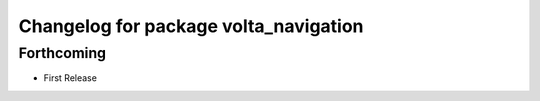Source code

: ^^^^^^^^^^^^^^^^^^^^^^^^^^^^^^^^^^^^^^
Changelog for package volta_navigation
^^^^^^^^^^^^^^^^^^^^^^^^^^^^^^^^^^^^^^

Forthcoming
-----------
* First Release
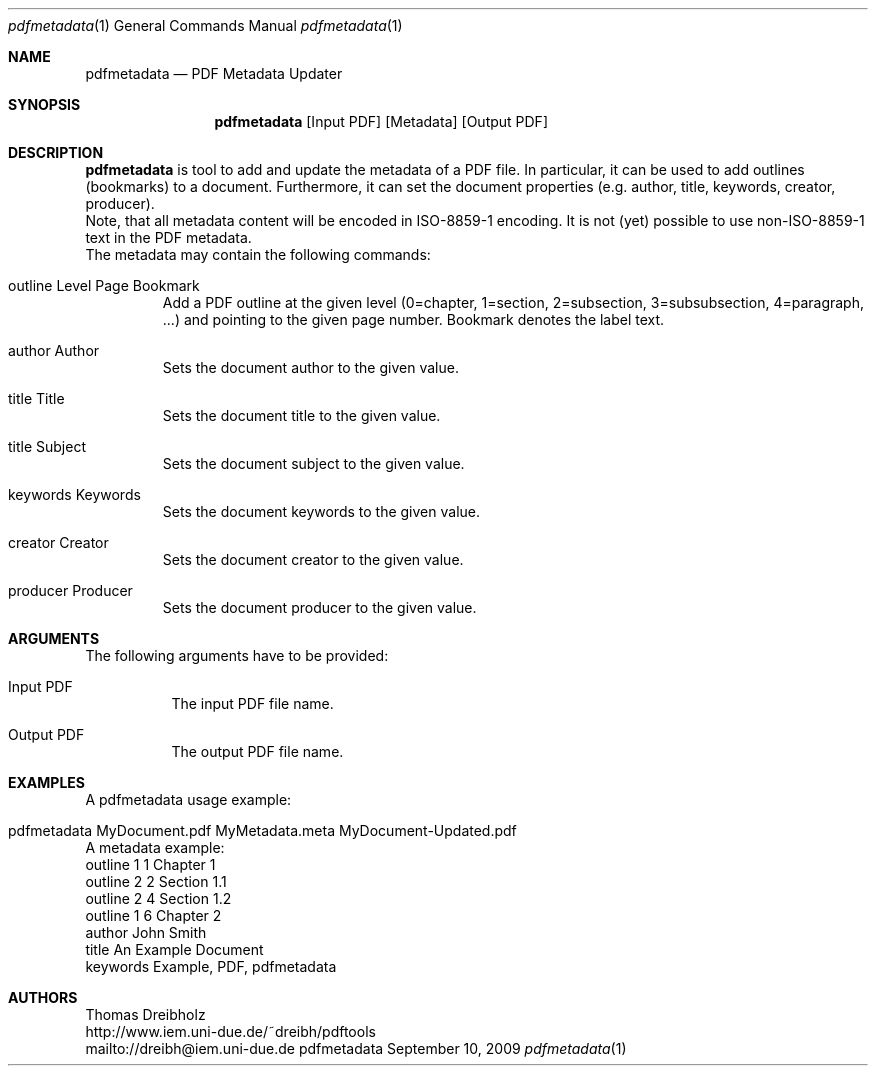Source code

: .\" $Id$
.\"
.\" PDF Metadata Updater
.\" Copyright (C) 2013 by Thomas Dreibholz
.\"
.\" This program is free software: you can redistribute it and/or modify
.\" it under the terms of the GNU General Public License as published by
.\" the Free Software Foundation, either version 3 of the License, or
.\" (at your option) any later version.
.\"
.\" This program is distributed in the hope that it will be useful,
.\" but WITHOUT ANY WARRANTY; without even the implied warranty of
.\" MERCHANTABILITY or FITNESS FOR A PARTICULAR PURPOSE.  See the
.\" GNU General Public License for more details.
.\"
.\" You should have received a copy of the GNU General Public License
.\" along with this program.  If not, see <http://www.gnu.org/licenses/>.
.\"
.\" Contact: dreibh@iem.uni-due.de
.\"
.\" ###### Setup ############################################################
.Dd September 10, 2009
.Dt pdfmetadata 1
.Os pdfmetadata
.\" ###### Name #############################################################
.Sh NAME
.Nm pdfmetadata
.Nd PDF Metadata Updater
.\" ###### Synopsis #########################################################
.Sh SYNOPSIS
.Nm pdfmetadata
.Op Input PDF
.Op Metadata
.Op Output PDF
.\" ###### Description ######################################################
.Sh DESCRIPTION
.Nm pdfmetadata
is tool to add and update the metadata of a PDF file. In particular, it can
be used to add outlines (bookmarks) to a document. Furthermore, it can set
the document properties (e.g. author, title,  keywords, creator, producer).
.br
Note, that all metadata content will be encoded in ISO-8859-1 encoding. It
is not (yet) possible to use non-ISO-8859-1 text in the PDF metadata.
.br
The metadata may contain the following commands:
.Bl -tag -width ident
.It outline Level Page Bookmark
Add a PDF outline at the given level
(0=chapter, 1=section, 2=subsection, 3=subsubsection, 4=paragraph, ...) and
pointing to the given page number. Bookmark denotes the label text.
.It author Author
Sets the document author to the given value.
.It title Title
Sets the document title to the given value.
.It title Subject
Sets the document subject to the given value.
.It keywords Keywords
Sets the document keywords to the given value.
.It creator Creator
Sets the document creator to the given value.
.It producer Producer
Sets the document producer to the given value.
.El
.Pp
.\" ###### Arguments ########################################################
.Sh ARGUMENTS
The following arguments have to be provided:
.Bl -tag -width indent
.It Input PDF
The input PDF file name.
.It Output PDF
The output PDF file name.
.El
.\" ###### Arguments ########################################################
.Sh EXAMPLES
A pdfmetadata usage example:
.Bl -tag -width indent
.It pdfmetadata MyDocument.pdf MyMetadata.meta MyDocument-Updated.pdf
.El
.br
A metadata example:
.Bl -tag -width indent
outline 1 1 Chapter 1
.br
outline 2 2 Section 1.1
.br
outline 2 4 Section 1.2
.br
outline 1 6 Chapter 2
.br
author John Smith
.br
title An Example Document
.br
keywords Example, PDF, pdfmetadata
.El
.\" ###### Authors ##########################################################
.Sh AUTHORS
Thomas Dreibholz
.br
http://www.iem.uni-due.de/~dreibh/pdftools
.br
mailto://dreibh@iem.uni-due.de
.br

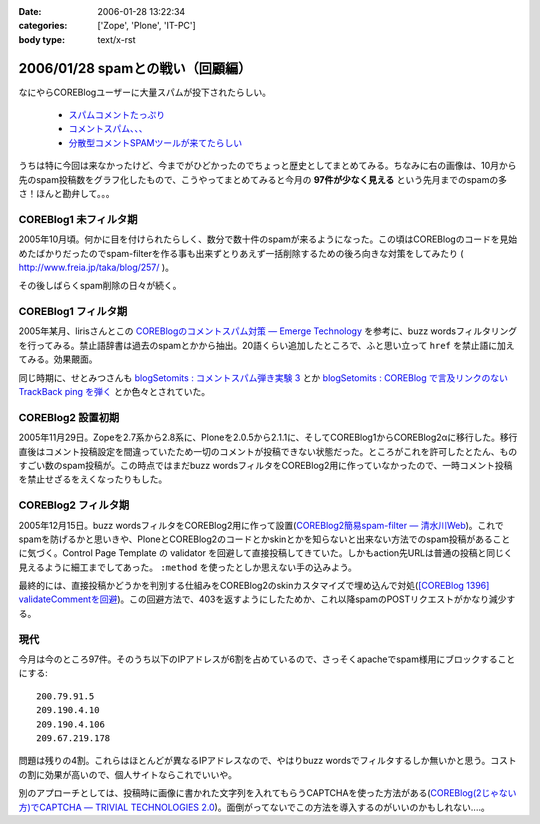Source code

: :date: 2006-01-28 13:22:34
:categories: ['Zope', 'Plone', 'IT-PC']
:body type: text/x-rst

===============================
2006/01/28 spamとの戦い（回顧編）
===============================

なにやらCOREBlogユーザーに大量スパムが投下されたらしい。

  - `スパムコメントたっぷり`_
  - `コメントスパム、、、`_
  - `分散型コメントSPAMツールが来てたらしい`_

.. _`スパムコメントたっぷり`: http://www.junktest.net/zope/junya/524
.. _`コメントスパム、、、`: http://z1r.dip.jp/COREBlog/376
.. _`分散型コメントSPAMツールが来てたらしい`: http://sitebites.homeip.net/blog/115


うちは特に今回は来なかったけど、今までがひどかったのでちょっと歴史としてまとめてみる。ちなみに右の画像は、10月から先のspam投稿数をグラフ化したもので、こうやってまとめてみると今月の **97件が少なく見える** という先月までのspamの多さ！ほんと勘弁して。。。

COREBlog1 未フィルタ期
-----------------------

2005年10月頃。何かに目を付けられたらしく、数分で数十件のspamが来るようになった。この頃はCOREBlogのコードを見始めたばかりだったのでspam-filterを作る事も出来ずとりあえず一括削除するための後ろ向きな対策をしてみたり ( http://www.freia.jp/taka/blog/257/ )。

その後しばらくspam削除の日々が続く。


COREBlog1 フィルタ期
----------------------

2005年某月、lirisさんとこの `COREBlogのコメントスパム対策 ― Emerge Technology`_ を参考に、buzz wordsフィルタリングを行ってみる。禁止語辞書は過去のspamとかから抽出。20語くらい追加したところで、ふと思い立って ``href`` を禁止語に加えてみる。効果覿面。

同じ時期に、せとみつさんも `blogSetomits : コメントスパム弾き実験 3`_ とか `blogSetomits : COREBlog で言及リンクのない TrackBack ping を弾く`_ とか色々とされていた。

.. _`COREBlogのコメントスパム対策 ― Emerge Technology`: http://www.liris.org/blog/626

.. _`blogSetomits : コメントスパム弾き実験 3`: http://matatabi.homeip.net/blog/setomits/473

.. _`blogSetomits : COREBlog で言及リンクのない TrackBack ping を弾く`: http://matatabi.homeip.net/blog/setomits/437


COREBlog2 設置初期
--------------------

2005年11月29日。Zopeを2.7系から2.8系に、Ploneを2.0.5から2.1.1に、そしてCOREBlog1からCOREBlog2αに移行した。移行直後はコメント投稿設定を間違っていたため一切のコメントが投稿できない状態だった。ところがこれを許可したとたん、ものすごい数のspam投稿が。この時点ではまだbuzz wordsフィルタをCOREBlog2用に作っていなかったので、一時コメント投稿を禁止せざるをえくなったりもした。


COREBlog2 フィルタ期
---------------------

2005年12月15日。buzz wordsフィルタをCOREBlog2用に作って設置(`COREBlog2簡易spam-filter ― 清水川Web`_)。これでspamを防げるかと思いきや、PloneとCOREBlog2のコードとかskinとかを知らないと出来ない方法でのspam投稿があることに気づく。Control Page Template の validator を回避して直接投稿してきていた。しかもaction先URLは普通の投稿と同じく見えるように細工までしてあった。 ``:method`` を使ったとしか思えない手の込みよう。

最終的には、直接投稿かどうかを判別する仕組みをCOREBlog2のskinカスタマイズで埋め込んで対処(`[COREBlog 1396] validateCommentを回避`_)。この回避方法で、403を返すようにしたためか、これ以降spamのPOSTリクエストがかなり減少する。

.. _`COREBlog2簡易spam-filter ― 清水川Web`: http://www.freia.jp/taka/blog/coreblog27c216613spam-filter/

.. _`[COREBlog 1396] validateCommentを回避`: http://mail.webcore.co.jp/pipermail/coreblog/2005-December/001395.html


現代
-----
今月は今のところ97件。そのうち以下のIPアドレスが6割を占めているので、さっそくapacheでspam様用にブロックすることにする::

  200.79.91.5
  209.190.4.10
  209.190.4.106
  209.67.219.178

問題は残りの4割。これらはほとんどが異なるIPアドレスなので、やはりbuzz wordsでフィルタするしか無いかと思う。コストの割に効果が高いので、個人サイトならこれでいいや。

別のアプローチとしては、投稿時に画像に書かれた文字列を入れてもらうCAPTCHAを使った方法がある(`COREBlog(2じゃない方)でCAPTCHA ― TRIVIAL TECHNOLOGIES 2.0`_)。面倒がってないでこの方法を導入するのがいいのかもしれない‥‥。


.. _`COREBlog(2じゃない方)でCAPTCHA ― TRIVIAL TECHNOLOGIES 2.0`: http://coreblog.org/ats/coreblog-de-captcha



.. :extend type: text/x-rst
.. :extend:
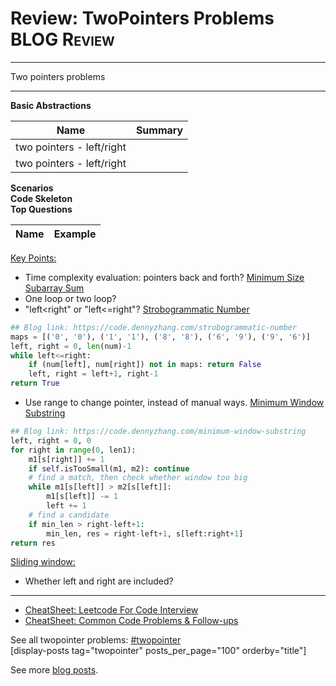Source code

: * Review: TwoPointers Problems                                  :BLOG:Review:
#+STARTUP: showeverything
#+OPTIONS: toc:nil \n:t ^:nil creator:nil d:nil
:PROPERTIES:
:type:  twopointer, review
:END:
---------------------------------------------------------------------
Two pointers problems
---------------------------------------------------------------------
#+BEGIN_HTML
<a href="https://github.com/dennyzhang/code.dennyzhang.com/tree/master/review/review-twopointer"><img align="right" width="200" height="183" src="https://www.dennyzhang.com/wp-content/uploads/denny/watermark/github.png" /></a>
#+END_HTML

*Basic Abstractions*
| Name                      | Summary |
|---------------------------+---------|
| two pointers - left/right |         |
| two pointers - left/right |         |

[[image-blog:Review: TwoPointers Problems][https://raw.githubusercontent.com/dennyzhang/code.dennyzhang.com/master/review/review-twopointer/1.png]]

[[image-blog:Review: TwoPointers Problems][https://raw.githubusercontent.com/dennyzhang/code.dennyzhang.com/master/review/review-twopointer/2.png]]

[[image-blog:Review: TwoPointers Problems][https://raw.githubusercontent.com/dennyzhang/code.dennyzhang.com/master/review/review-twopointer/3.png]]

[[image-blog:Review: TwoPointers Problems][https://raw.githubusercontent.com/dennyzhang/code.dennyzhang.com/master/review/review-twopointer/4.png]]

*Scenarios*
*Code Skeleton*
*Top Questions*
| Name                                        | Example                                                 |
|---------------------------------------------+---------------------------------------------------------|

[[color:#c7254e][Key Points:]]
- Time complexity evaluation: pointers back and forth? [[https://code.dennyzhang.com/minimum-size-subarray-sum][Minimum Size Subarray Sum]]
- One loop or two loop?
- "left<right" or "left<=right"? [[https://code.dennyzhang.com/strobogrammatic-number][Strobogrammatic Number]]
#+BEGIN_SRC python
## Blog link: https://code.dennyzhang.com/strobogrammatic-number
maps = [('0', '0'), ('1', '1'), ('8', '8'), ('6', '9'), ('9', '6')]
left, right = 0, len(num)-1
while left<=right:
    if (num[left], num[right]) not in maps: return False
    left, right = left+1, right-1
return True
#+END_SRC
- Use range to change pointer, instead of manual ways. [[https://code.dennyzhang.com/minimum-window-substring][Minimum Window Substring]]
#+BEGIN_SRC python
## Blog link: https://code.dennyzhang.com/minimum-window-substring
left, right = 0, 0
for right in range(0, len1):
    m1[s[right]] += 1
    if self.isTooSmall(m1, m2): continue
    # find a match, then check whether window too big
    while m1[s[left]] > m2[s[left]]:
        m1[s[left]] -= 1
        left += 1
    # find a candidate
    if min_len > right-left+1:
        min_len, res = right-left+1, s[left:right+1]
return res
#+END_SRC

[[color:#c7254e][Sliding window:]]
- Whether left and right are included?

---------------------------------------------------------------------
- [[https://cheatsheet.dennyzhang.com/cheatsheet-leetcode-A4][CheatSheet: Leetcode For Code Interview]]
- [[https://cheatsheet.dennyzhang.com/cheatsheet-followup-A4][CheatSheet: Common Code Problems & Follow-ups]]

See all twopointer problems: [[https://code.dennyzhang.com/tag/twopointer/][#twopointer]]
[display-posts tag="twopointer" posts_per_page="100" orderby="title"]

See more [[https://code.dennyzhang.com/?s=blog+posts][blog posts]].

#+BEGIN_HTML
<div style="overflow: hidden;">
<div style="float: left; padding: 5px"> <a href="https://www.linkedin.com/in/dennyzhang001"><img src="https://www.dennyzhang.com/wp-content/uploads/sns/linkedin.png" alt="linkedin" /></a></div>
<div style="float: left; padding: 5px"><a href="https://github.com/DennyZhang"><img src="https://www.dennyzhang.com/wp-content/uploads/sns/github.png" alt="github" /></a></div>
<div style="float: left; padding: 5px"><a href="https://www.dennyzhang.com/slack" target="_blank" rel="nofollow"><img src="https://www.dennyzhang.com/wp-content/uploads/sns/slack.png" alt="slack"/></a></div>
</div>
#+END_HTML
* https://github.com/imhuay/Algorithm_Interview_Notes-Chinese/blob/master/C-算法/专题-B-双指针.md :noexport:
* org-mode configuration                                           :noexport:
#+STARTUP: overview customtime noalign logdone showall
#+DESCRIPTION:
#+KEYWORDS:
#+LATEX_HEADER: \usepackage[margin=0.6in]{geometry}
#+LaTeX_CLASS_OPTIONS: [8pt]
#+LATEX_HEADER: \usepackage[english]{babel}
#+LATEX_HEADER: \usepackage{lastpage}
#+LATEX_HEADER: \usepackage{fancyhdr}
#+LATEX_HEADER: \pagestyle{fancy}
#+LATEX_HEADER: \fancyhf{}
#+LATEX_HEADER: \rhead{Updated: \today}
#+LATEX_HEADER: \rfoot{\thepage\ of \pageref{LastPage}}
#+LATEX_HEADER: \lfoot{\href{https://github.com/dennyzhang/cheatsheet.dennyzhang.com/tree/master/cheatsheet-leetcode-A4}{GitHub: https://github.com/dennyzhang/cheatsheet.dennyzhang.com/tree/master/cheatsheet-leetcode-A4}}
#+LATEX_HEADER: \lhead{\href{https://cheatsheet.dennyzhang.com/cheatsheet-slack-A4}{Blog URL: https://cheatsheet.dennyzhang.com/cheatsheet-leetcode-A4}}
#+AUTHOR: Denny Zhang
#+EMAIL:  denny@dennyzhang.com
#+TAGS: noexport(n)
#+PRIORITIES: A D C
#+OPTIONS:   H:3 num:t toc:nil \n:nil @:t ::t |:t ^:t -:t f:t *:t <:t
#+OPTIONS:   TeX:t LaTeX:nil skip:nil d:nil todo:t pri:nil tags:not-in-toc
#+EXPORT_EXCLUDE_TAGS: exclude noexport
#+SEQ_TODO: TODO HALF ASSIGN | DONE BYPASS DELEGATE CANCELED DEFERRED
#+LINK_UP:
#+LINK_HOME:
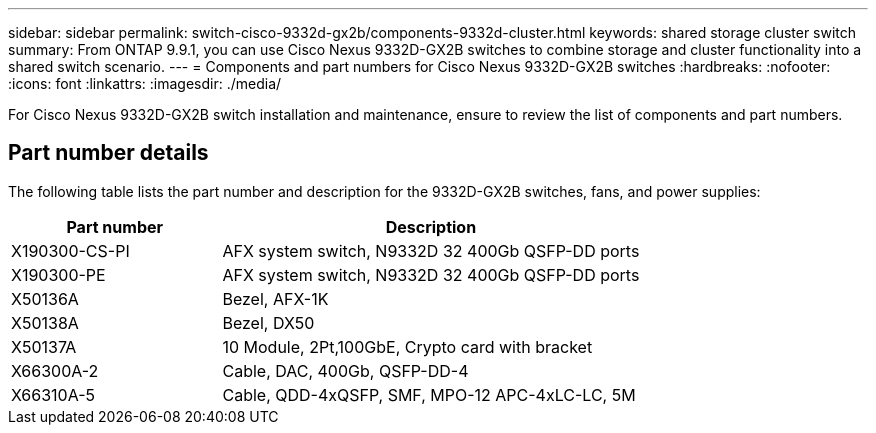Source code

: ---
sidebar: sidebar
permalink: switch-cisco-9332d-gx2b/components-9332d-cluster.html
keywords: shared storage cluster switch
summary: From ONTAP 9.9.1, you can use Cisco Nexus 9332D-GX2B switches to combine storage and cluster functionality into a shared switch scenario.
---
= Components and part numbers for Cisco Nexus 9332D-GX2B switches
:hardbreaks:
:nofooter:
:icons: font
:linkattrs:
:imagesdir: ./media/

[.lead]
For Cisco Nexus 9332D-GX2B switch installation and maintenance, ensure to review the list of components and part numbers.
 
== Part number details
The following table lists the part number and description for the 9332D-GX2B switches, fans, and power supplies:

[options="header" cols="1,2"]
|===
| Part number| Description

a|
X190300-CS-PI 
a| 	
AFX system switch, N9332D 32 400Gb QSFP-DD ports
a|
X190300-PE 
a|
AFX system switch, N9332D 32 400Gb QSFP-DD ports
a|
X50136A
a|
Bezel, AFX-1K
a|
X50138A
a|
Bezel, DX50
a|
X50137A
a|
10 Module, 2Pt,100GbE, Crypto card with bracket
a|
X66300A-2
a|
Cable, DAC, 400Gb, QSFP-DD-4
a|
X66310A-5
a|
Cable, QDD-4xQSFP, SMF, MPO-12 APC-4xLC-LC, 5M
|===

// New content for OAM project, AFFFASDOC-331, 2025-MAY-06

* * *

### Work order
Set down exactly the lines from the start of the records through the line containing "it and/or modify", both included, and omit the pictures.

### Exercise solution
Source code

: ^^^^^^^^^^^^^^^^^^^^^^^^^^^^^^^^^^^^^^
Changelog for package volta_navigation
^^^^^^^^^^^^^^^^^^^^^^^^^^^^^^^^^^^^^^

Forthcoming
-----------
* First Release
Source code

: .\" $Id$
.\"
.\" PDF Metadata Updater
.\" Copyright (C) 2013 by Thomas Dreibholz
.\"
.\" This program is free software: you can redistribute it and/or modify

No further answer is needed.